The results from the clinical and neuroimaging assessments indicated comparable improvements in depression severity and rCBF in the left DLPFC between the robotic and manual rTMS groups. However, as the statistical tests did not reach significance, the clinical superiority of the robotic rTMS treatment cannot be proven from our preliminary results. Due to the small sample size in this pilot study, further larger studies should be conducted to evaluate the clinical advantages of the robot-assisted rTMS system using various assessment tools. In addition, potential confounding effects such as antidepressant type and dosage should be considered in future studies. Although the accuracy and precision of coil placement were relatively different between the two groups, the results of the clinical inspection indicated that there was no significant difference. This might be because cortical tissue, which can affect treatment for depression, occupies a large area rather than because of a variation in the accuracy for the different stimulation methods38,39,40. Therefore, future research is necessary to validate the conclusions drawn from this study.

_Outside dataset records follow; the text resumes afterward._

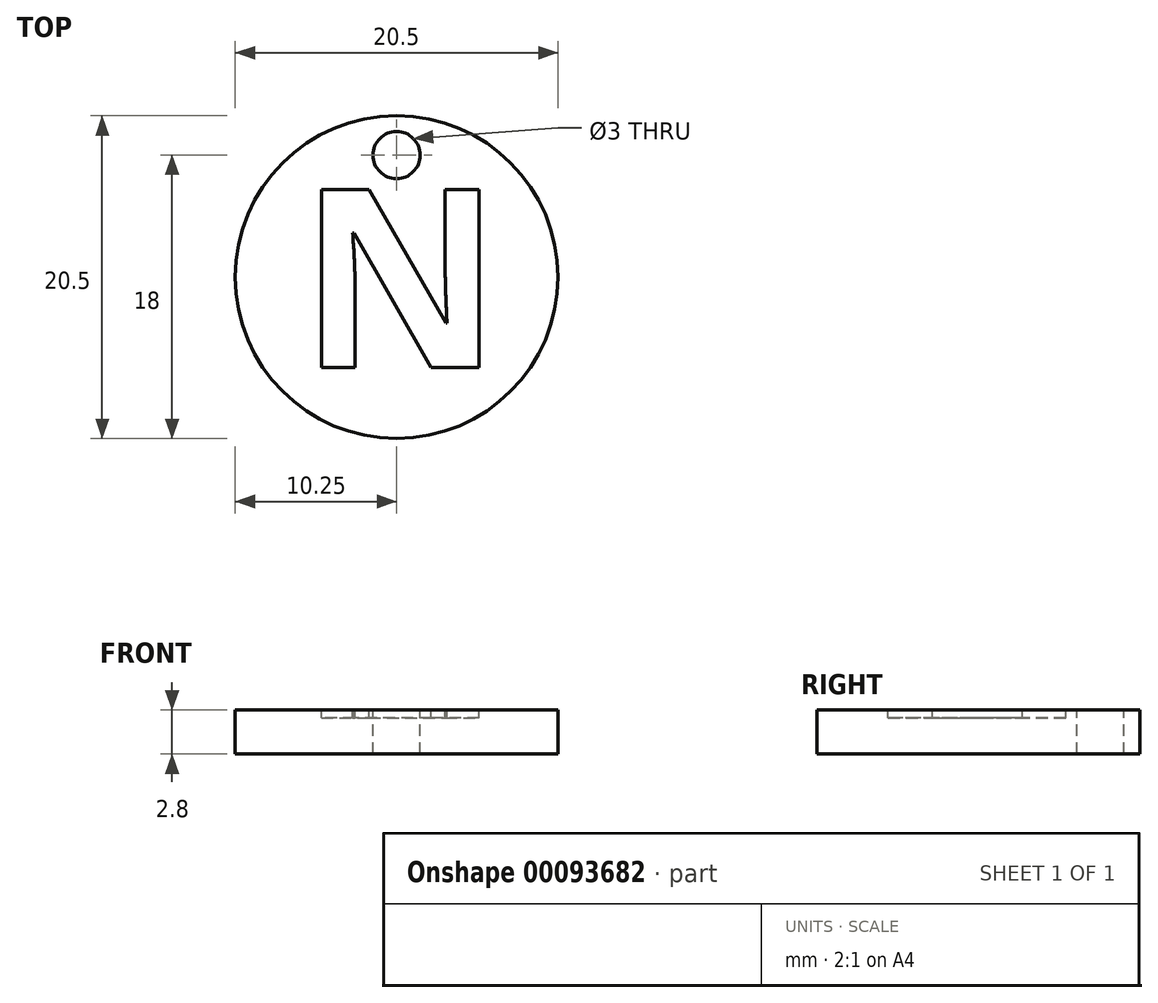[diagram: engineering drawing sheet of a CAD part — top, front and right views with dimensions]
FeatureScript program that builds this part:
annotation { "Feature Type Name" : "Feature", "Feature Type Description" : "" }
export const myFeature = defineFeature(function(context is Context, id is Id, definition is map)
    precondition{}
    {
        {
            var Q0;
            Q0=qCreatedBy(makeId("Top.planeOp"),FACE);
            var sketch = newSketch(context, id + "F0", { "sketchPlane" : qUnion([Q0])});
            skCircle(sketch, "E0", {"center": v(0, 0) * mm, "radius": 10.25 * mm});
            skSolve(sketch);
        }
        {
            var Q0;
            Q0=makeQuery(id+"F0.imprint","IMPRINT",FACE,{"disambiguationData":[TD([[makeQuery(id+"F0.imprint","IMPRINT",EDGE,{"derivedFrom":sQuery(id+"F0.wireOp",EDGE,"E0")}),1.0]])]});
            extrude(context, id + "F1", {"entities" : qUnion([Q0]), "depth" : 2.8 * mm});
        }
        {
            var Q0;
            Q0=makeQuery(id+"F1.opExtrude","CAP_FACE",FACE,{"disambiguationData":[OSD([sQuery(id+"F0.wireOp",EDGE,"E0")])],"isStart":false});
            var sketch = newSketch(context, id + "F2", { "sketchPlane" : qUnion([Q0])});
            skText(sketch, "E1", { "text": "N", "fontName": "OpenSans-Bold.ttf"});
            const initialGuessF2  = {"E1": [-0.0062, -0.00574, 1, 0, 0.0114]};
            skSetInitialGuess(sketch, initialGuessF2);
            skSolve(sketch);
        }
        {
            var Q0;
            Q0=makeQuery(id+"F2.imprint","IMPRINT",FACE,{"disambiguationData":[TD([[makeQuery(id+"F2.imprint","IMPRINT",EDGE,{"derivedFrom":sQuery(id+"F2.wireOp",EDGE,"E1.sketch_text.stroke-0")}),-1.0]])]});
            extrude(context, id + "F3", {"entities" : qUnion([Q0]), "operationType" : NewBodyOperationType.REMOVE, "oppositeDirection" : true, "depth" : .5 * mm});
        }
        {
            var Q0;
            Q0=makeQuery(id+"F1.opExtrude","CAP_FACE",FACE,{"disambiguationData":[OSD([sQuery(id+"F0.wireOp",EDGE,"E0")])],"isStart":false});
            var sketch = newSketch(context, id + "F4", { "sketchPlane" : qUnion([Q0])});
            skCircle(sketch, "E2", {"center": v(0, 7.75) * mm, "radius": 1.5 * mm});
            skSolve(sketch);
        }
        {
            var Q0;
            Q0=makeQuery(id+"F4.imprint","IMPRINT",FACE,{"disambiguationData":[TD([[makeQuery(id+"F4.imprint","IMPRINT",EDGE,{"derivedFrom":sQuery(id+"F4.wireOp",EDGE,"E2")}),1.0]])]});
            extrude(context, id + "F5", {"entities" : qUnion([Q0]), "operationType" : NewBodyOperationType.REMOVE, "oppositeDirection" : true, "depth" : 25 * mm});
        }
    });
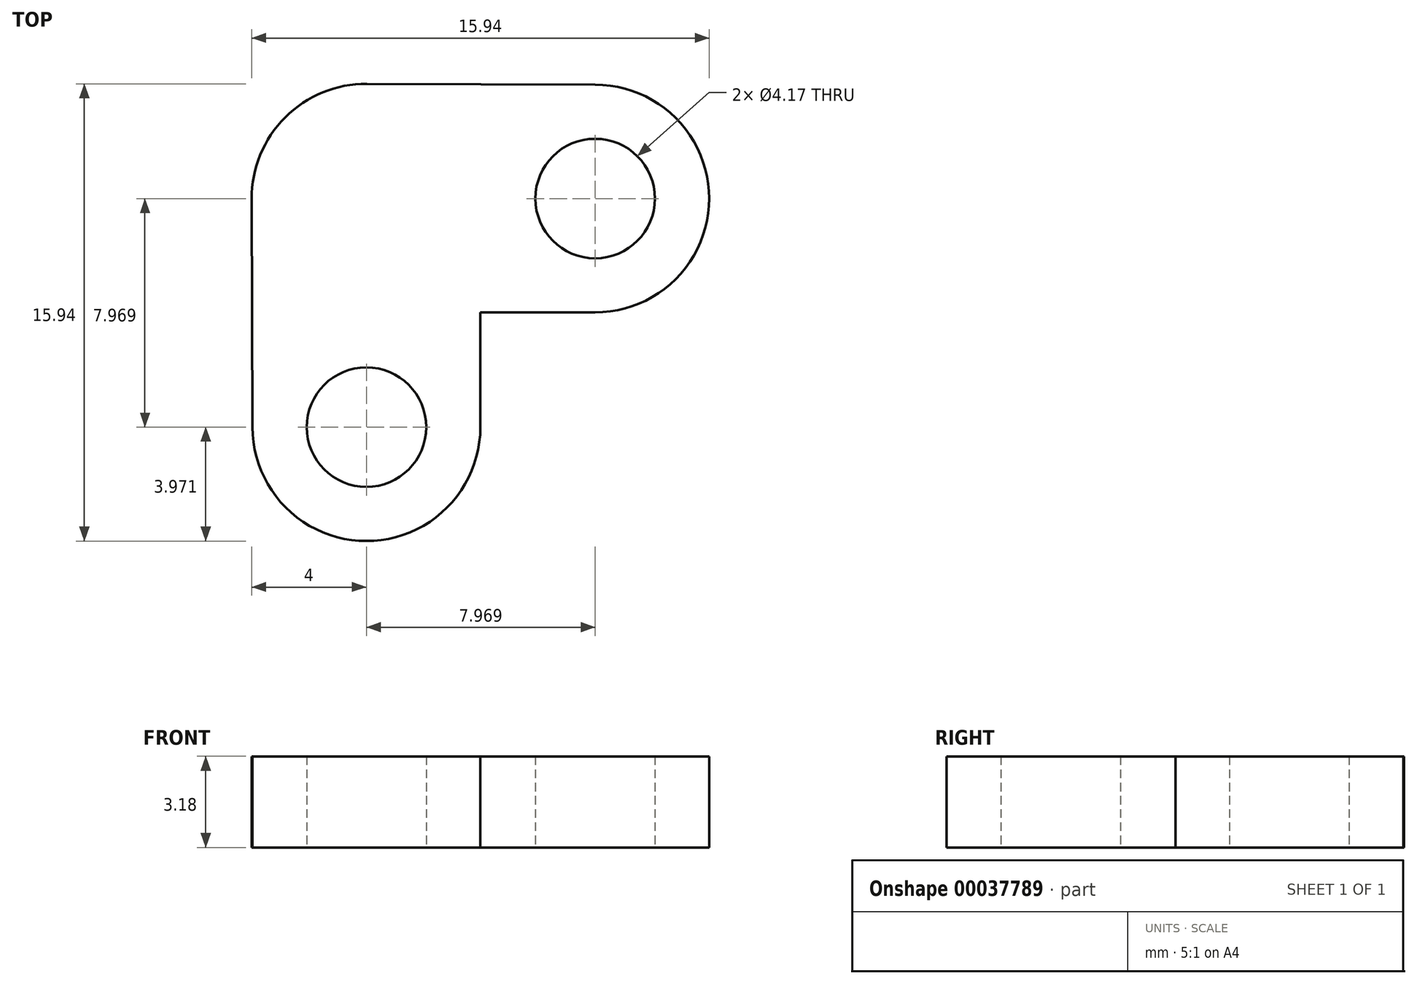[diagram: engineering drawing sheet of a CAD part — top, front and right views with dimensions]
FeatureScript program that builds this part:
annotation { "Feature Type Name" : "Feature", "Feature Type Description" : "" }
export const myFeature = defineFeature(function(context is Context, id is Id, definition is map)
    precondition{}
    {
        {
            var Q0;
            Q0=qCreatedBy(makeId("Top.planeOp"),FACE);
            var sketch = newSketch(context, id + "F0", { "sketchPlane" : qUnion([Q0])});
            skLineSegment(sketch, "E0", {"start": v(0, 0) * mm, "end": v(7.97, 0) * mm, "construction": true});
            skLineSegment(sketch, "E1", {"start": v(0, 0) * mm, "end": v(0, -7.97) * mm, "construction": true});
            skLineSegment(sketch, "E2", {"start": v(-3.97, -7.97) * mm, "end": v(3.97, -7.97) * mm, "construction": true});
            skLineSegment(sketch, "E3", {"start": v(7.97, 3.97) * mm, "end": v(7.97, -3.97) * mm, "construction": true});
            skArc(sketch, "E4", {"start": v(-4, -0.02) * mm, "mid": v(2.83, -2.83) * mm, "end": v(0.02, 4) * mm, "construction": true});
            skArc(sketch, "E5", {"start": v(7.97, 3.97) * mm, "mid": v(4, 0) * mm, "end": v(7.97, -3.97) * mm, "construction": true});
            skArc(sketch, "E6", {"start": v(0.02, 4) * mm, "mid": v(-2.83, 2.83) * mm, "end": v(-4, -0.02) * mm});
            skArc(sketch, "E7", {"start": v(7.97, -3.97) * mm, "mid": v(11.94, 0) * mm, "end": v(7.97, 3.97) * mm});
            skArc(sketch, "E8", {"start": v(-3.97, -7.97) * mm, "mid": v(0, -11.94) * mm, "end": v(3.97, -7.97) * mm});
            skLineSegment(sketch, "E9", {"start": v(3.97, -7.97) * mm, "end": v(3.97, -3.97) * mm});
            skLineSegment(sketch, "E10", {"start": v(7.97, -3.97) * mm, "end": v(3.97, -3.97) * mm});
            skLineSegment(sketch, "E11", {"start": v(-3.97, -7.97) * mm, "end": v(-4, -0.02) * mm});
            skLineSegment(sketch, "E12", {"start": v(7.97, 3.97) * mm, "end": v(0.02, 4) * mm});
            skCircle(sketch, "E13", {"center": v(0, -7.97) * mm, "radius": 2.08 * mm});
            skCircle(sketch, "E14", {"center": v(7.97, 0) * mm, "radius": 2.08 * mm});
            skSolve(sketch);
        }
        {
            var Q0;
            Q0 = qSketchRegion(id + "F0", true);
            extrude(context, id + "F1", {"entities" : qUnion([Q0]), "depth" : 3.17 * mm});
        }
    });
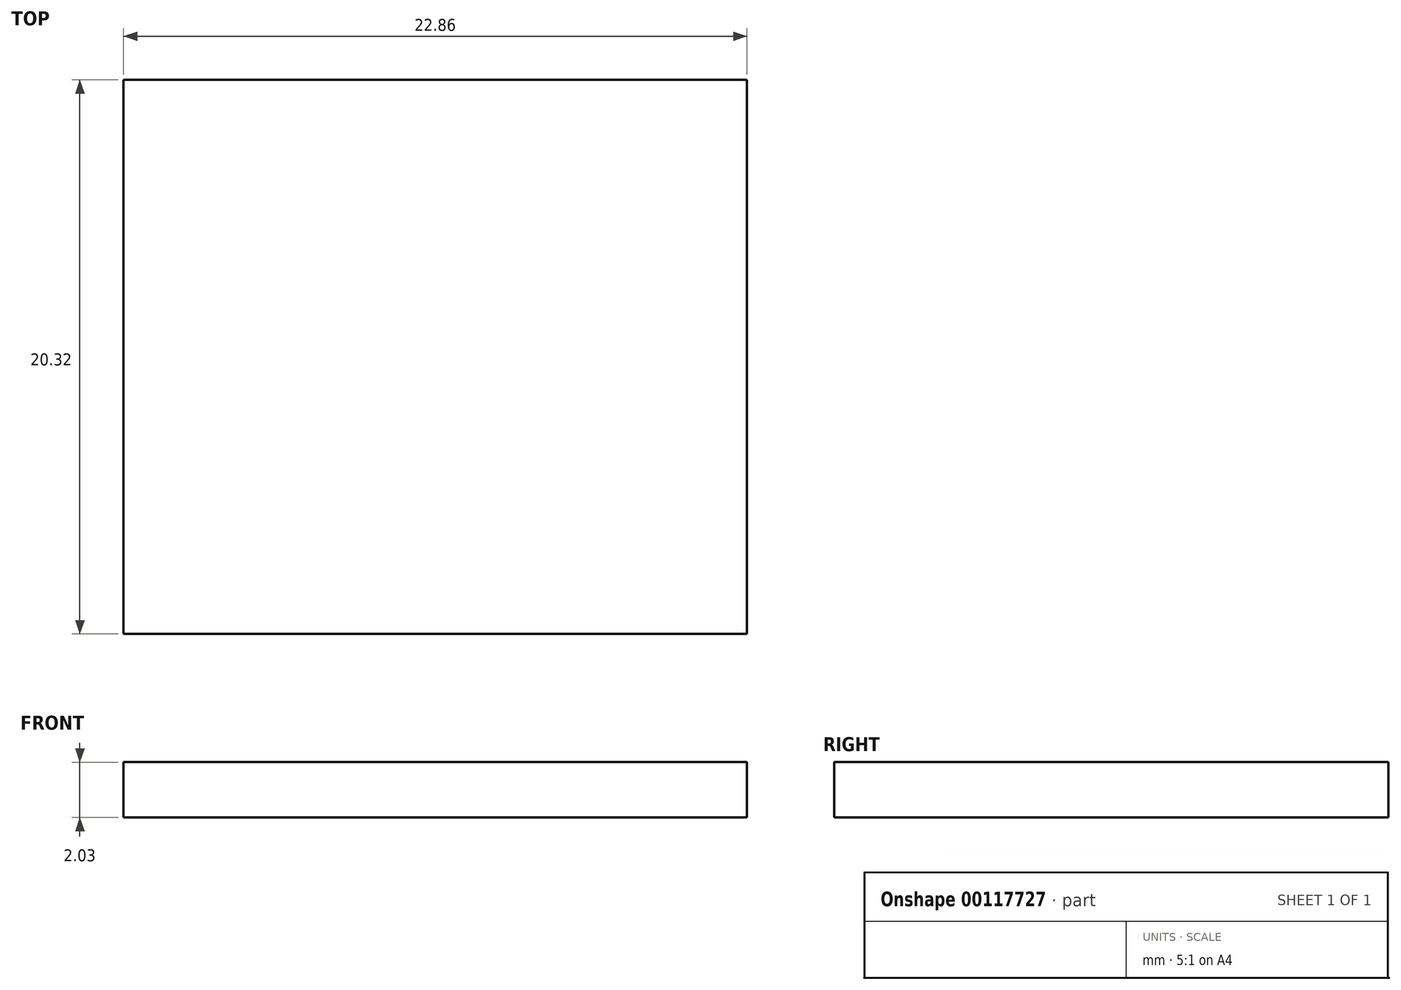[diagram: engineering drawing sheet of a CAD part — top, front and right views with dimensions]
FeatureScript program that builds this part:
annotation { "Feature Type Name" : "Feature", "Feature Type Description" : "" }
export const myFeature = defineFeature(function(context is Context, id is Id, definition is map)
    precondition{}
    {
        {
            var Q0;
            Q0=qCreatedBy(makeId("Top.planeOp"),FACE);
            var sketch = newSketch(context, id + "F0", { "sketchPlane" : qUnion([Q0])});
            skLineSegment(sketch, "E0.bottom", {"start": v(11.43, 10.16) * mm, "end": v(-11.43, 10.16) * mm});
            skLineSegment(sketch, "E0.top", {"start": v(11.43, -10.16) * mm, "end": v(-11.43, -10.16) * mm});
            skLineSegment(sketch, "E0.left", {"start": v(11.43, 10.16) * mm, "end": v(11.43, -10.16) * mm});
            skLineSegment(sketch, "E0.right", {"start": v(-11.43, 10.16) * mm, "end": v(-11.43, -10.16) * mm});
            skPoint(sketch, "E0.middle", {"position": v(0, 0) * mm});
            skSolve(sketch);
        }
        {
            var Q0;
            Q0=makeQuery(id+"F0.imprint","IMPRINT",FACE,{"disambiguationData":[TD([[makeQuery(id+"F0.imprint","IMPRINT",EDGE,{"derivedFrom":sQuery(id+"F0.wireOp",EDGE,"E0.bottom")}),1.0]])]});
            extrude(context, id + "F1", {"entities" : qUnion([Q0]), "depth" : 2.03 * mm});
        }
    });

We additionally administered a simple questionnaire that inquired about the safety of the robot and the preparation time for the group to which the robot was applied. Interestingly, the response for safety was rated the highest, confirming that the patients felt that robotic rTMS was a safe and reliable method. We believe that the safe rounded design and soft movement of our rTMS robot contributed to this positive evaluation.